Saved entries:
═══
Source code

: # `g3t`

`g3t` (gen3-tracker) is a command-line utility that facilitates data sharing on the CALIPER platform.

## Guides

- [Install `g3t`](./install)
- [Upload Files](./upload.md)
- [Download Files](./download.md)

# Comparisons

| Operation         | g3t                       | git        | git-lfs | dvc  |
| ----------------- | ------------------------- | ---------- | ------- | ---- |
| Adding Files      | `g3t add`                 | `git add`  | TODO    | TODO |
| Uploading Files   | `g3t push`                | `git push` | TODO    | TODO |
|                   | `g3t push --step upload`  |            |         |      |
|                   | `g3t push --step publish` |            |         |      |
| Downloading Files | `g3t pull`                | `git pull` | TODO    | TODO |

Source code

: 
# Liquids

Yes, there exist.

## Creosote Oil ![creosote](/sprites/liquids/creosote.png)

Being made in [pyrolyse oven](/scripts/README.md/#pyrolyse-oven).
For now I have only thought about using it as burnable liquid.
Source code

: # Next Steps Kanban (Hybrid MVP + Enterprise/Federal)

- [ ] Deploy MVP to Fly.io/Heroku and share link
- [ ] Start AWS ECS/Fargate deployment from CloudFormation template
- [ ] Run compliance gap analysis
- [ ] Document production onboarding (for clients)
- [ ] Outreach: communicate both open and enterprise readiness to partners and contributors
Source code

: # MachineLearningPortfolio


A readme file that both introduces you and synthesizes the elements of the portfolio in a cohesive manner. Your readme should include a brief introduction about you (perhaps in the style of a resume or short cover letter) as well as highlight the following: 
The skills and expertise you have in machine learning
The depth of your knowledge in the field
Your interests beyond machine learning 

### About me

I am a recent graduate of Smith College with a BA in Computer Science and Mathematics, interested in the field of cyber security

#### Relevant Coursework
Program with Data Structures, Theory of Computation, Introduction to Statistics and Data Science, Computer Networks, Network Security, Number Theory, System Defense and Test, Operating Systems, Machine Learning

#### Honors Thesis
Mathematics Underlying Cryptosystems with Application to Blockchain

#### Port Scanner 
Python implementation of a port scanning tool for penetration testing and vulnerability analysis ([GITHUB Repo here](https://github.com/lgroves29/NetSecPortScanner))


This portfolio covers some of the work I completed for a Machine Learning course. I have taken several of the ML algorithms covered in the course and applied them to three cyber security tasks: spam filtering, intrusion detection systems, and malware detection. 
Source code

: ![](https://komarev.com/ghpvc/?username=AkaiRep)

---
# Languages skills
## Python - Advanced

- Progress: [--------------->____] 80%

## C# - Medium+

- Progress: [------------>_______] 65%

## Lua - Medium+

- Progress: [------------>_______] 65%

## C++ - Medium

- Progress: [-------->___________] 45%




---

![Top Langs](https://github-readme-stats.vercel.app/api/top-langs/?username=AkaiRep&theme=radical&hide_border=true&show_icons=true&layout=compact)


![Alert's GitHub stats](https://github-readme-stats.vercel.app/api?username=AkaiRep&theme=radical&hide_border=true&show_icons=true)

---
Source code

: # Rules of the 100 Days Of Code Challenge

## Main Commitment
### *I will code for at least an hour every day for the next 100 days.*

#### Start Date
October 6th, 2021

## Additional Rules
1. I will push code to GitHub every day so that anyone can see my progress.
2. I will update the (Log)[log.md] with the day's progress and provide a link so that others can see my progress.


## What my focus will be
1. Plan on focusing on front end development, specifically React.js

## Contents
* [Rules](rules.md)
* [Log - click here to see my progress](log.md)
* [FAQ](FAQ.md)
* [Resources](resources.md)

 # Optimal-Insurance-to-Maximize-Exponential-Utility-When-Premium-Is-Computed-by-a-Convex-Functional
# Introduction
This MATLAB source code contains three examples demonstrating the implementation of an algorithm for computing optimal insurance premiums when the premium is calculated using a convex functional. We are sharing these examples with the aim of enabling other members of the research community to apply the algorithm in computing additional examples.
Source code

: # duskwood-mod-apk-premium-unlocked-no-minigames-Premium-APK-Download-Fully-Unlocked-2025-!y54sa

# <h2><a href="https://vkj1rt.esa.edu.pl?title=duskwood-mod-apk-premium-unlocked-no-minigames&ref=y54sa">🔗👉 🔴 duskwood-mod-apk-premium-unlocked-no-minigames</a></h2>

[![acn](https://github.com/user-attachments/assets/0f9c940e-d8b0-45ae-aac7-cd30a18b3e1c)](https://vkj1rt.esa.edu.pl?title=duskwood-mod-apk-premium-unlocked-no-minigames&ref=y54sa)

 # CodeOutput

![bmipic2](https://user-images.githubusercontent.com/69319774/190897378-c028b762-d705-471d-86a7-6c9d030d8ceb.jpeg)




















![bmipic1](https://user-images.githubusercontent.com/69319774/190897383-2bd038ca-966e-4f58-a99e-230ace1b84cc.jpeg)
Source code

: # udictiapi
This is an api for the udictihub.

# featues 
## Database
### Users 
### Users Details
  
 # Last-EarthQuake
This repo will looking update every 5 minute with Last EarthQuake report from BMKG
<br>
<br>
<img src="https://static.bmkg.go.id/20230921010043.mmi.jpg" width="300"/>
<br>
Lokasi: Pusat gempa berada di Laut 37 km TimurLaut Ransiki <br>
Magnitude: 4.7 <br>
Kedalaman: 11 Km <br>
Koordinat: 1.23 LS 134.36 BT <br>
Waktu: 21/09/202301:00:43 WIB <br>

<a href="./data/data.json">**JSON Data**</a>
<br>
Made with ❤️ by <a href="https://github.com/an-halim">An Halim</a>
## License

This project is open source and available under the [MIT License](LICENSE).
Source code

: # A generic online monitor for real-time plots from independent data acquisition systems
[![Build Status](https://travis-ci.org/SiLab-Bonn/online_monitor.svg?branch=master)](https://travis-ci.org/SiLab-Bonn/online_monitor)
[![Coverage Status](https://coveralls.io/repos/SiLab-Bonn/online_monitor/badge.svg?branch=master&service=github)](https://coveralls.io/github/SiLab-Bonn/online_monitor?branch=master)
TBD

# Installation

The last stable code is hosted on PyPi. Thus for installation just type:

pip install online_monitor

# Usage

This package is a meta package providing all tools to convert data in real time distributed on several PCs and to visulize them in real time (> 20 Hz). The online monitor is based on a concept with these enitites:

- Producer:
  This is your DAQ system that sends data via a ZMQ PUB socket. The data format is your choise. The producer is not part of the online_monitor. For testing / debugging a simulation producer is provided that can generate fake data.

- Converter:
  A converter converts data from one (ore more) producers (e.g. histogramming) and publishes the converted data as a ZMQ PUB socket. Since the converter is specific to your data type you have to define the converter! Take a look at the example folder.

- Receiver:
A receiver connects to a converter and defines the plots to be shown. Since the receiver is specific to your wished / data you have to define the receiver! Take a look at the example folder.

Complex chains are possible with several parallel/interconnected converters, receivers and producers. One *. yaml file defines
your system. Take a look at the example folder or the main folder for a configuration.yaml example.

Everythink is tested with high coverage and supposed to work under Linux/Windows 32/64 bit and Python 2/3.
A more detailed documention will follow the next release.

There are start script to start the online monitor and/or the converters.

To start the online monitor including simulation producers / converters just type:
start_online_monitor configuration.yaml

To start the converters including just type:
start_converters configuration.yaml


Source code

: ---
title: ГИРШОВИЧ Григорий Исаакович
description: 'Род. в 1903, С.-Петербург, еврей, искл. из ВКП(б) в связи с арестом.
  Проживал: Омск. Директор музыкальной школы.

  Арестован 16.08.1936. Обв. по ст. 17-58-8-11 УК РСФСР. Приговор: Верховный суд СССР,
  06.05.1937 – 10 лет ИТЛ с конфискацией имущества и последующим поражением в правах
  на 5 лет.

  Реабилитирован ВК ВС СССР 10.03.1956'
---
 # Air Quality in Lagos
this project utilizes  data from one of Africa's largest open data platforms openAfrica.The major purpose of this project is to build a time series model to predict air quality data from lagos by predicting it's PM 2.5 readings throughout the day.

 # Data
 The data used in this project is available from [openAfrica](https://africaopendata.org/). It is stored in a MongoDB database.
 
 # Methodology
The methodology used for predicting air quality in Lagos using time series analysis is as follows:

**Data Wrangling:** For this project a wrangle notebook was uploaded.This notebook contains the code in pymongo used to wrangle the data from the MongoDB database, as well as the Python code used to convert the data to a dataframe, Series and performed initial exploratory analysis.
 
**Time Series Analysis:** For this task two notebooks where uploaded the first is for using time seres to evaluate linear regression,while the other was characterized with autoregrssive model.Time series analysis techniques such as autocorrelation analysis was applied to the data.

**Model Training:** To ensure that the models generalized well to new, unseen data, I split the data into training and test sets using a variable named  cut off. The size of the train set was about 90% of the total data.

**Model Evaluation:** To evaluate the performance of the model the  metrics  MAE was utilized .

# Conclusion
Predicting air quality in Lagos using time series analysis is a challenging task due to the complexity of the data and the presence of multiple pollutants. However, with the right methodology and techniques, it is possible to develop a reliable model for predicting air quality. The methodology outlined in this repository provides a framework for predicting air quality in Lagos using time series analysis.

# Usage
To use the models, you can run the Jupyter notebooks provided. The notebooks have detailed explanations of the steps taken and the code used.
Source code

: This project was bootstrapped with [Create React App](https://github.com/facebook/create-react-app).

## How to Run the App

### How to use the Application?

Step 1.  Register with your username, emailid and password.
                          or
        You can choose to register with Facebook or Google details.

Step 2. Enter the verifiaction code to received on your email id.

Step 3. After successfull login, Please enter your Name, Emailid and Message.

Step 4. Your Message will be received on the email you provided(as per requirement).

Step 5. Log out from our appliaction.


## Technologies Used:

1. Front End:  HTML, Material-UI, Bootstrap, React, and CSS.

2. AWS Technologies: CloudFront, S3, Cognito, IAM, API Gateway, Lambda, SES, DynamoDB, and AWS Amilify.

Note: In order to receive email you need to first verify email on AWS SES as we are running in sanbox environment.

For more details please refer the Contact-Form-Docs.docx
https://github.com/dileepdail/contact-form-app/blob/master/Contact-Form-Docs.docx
═══
▶ _Assigned task_:
Retype the stretch from the start of the records through the line containing "# Comparisons", keeping each line unchanged.

▶ _Result_:
Source code

: # `g3t`

`g3t` (gen3-tracker) is a command-line utility that facilitates data sharing on the CALIPER platform.

## Guides

- [Install `g3t`](./install)
- [Upload Files](./upload.md)
- [Download Files](./download.md)

# Comparisons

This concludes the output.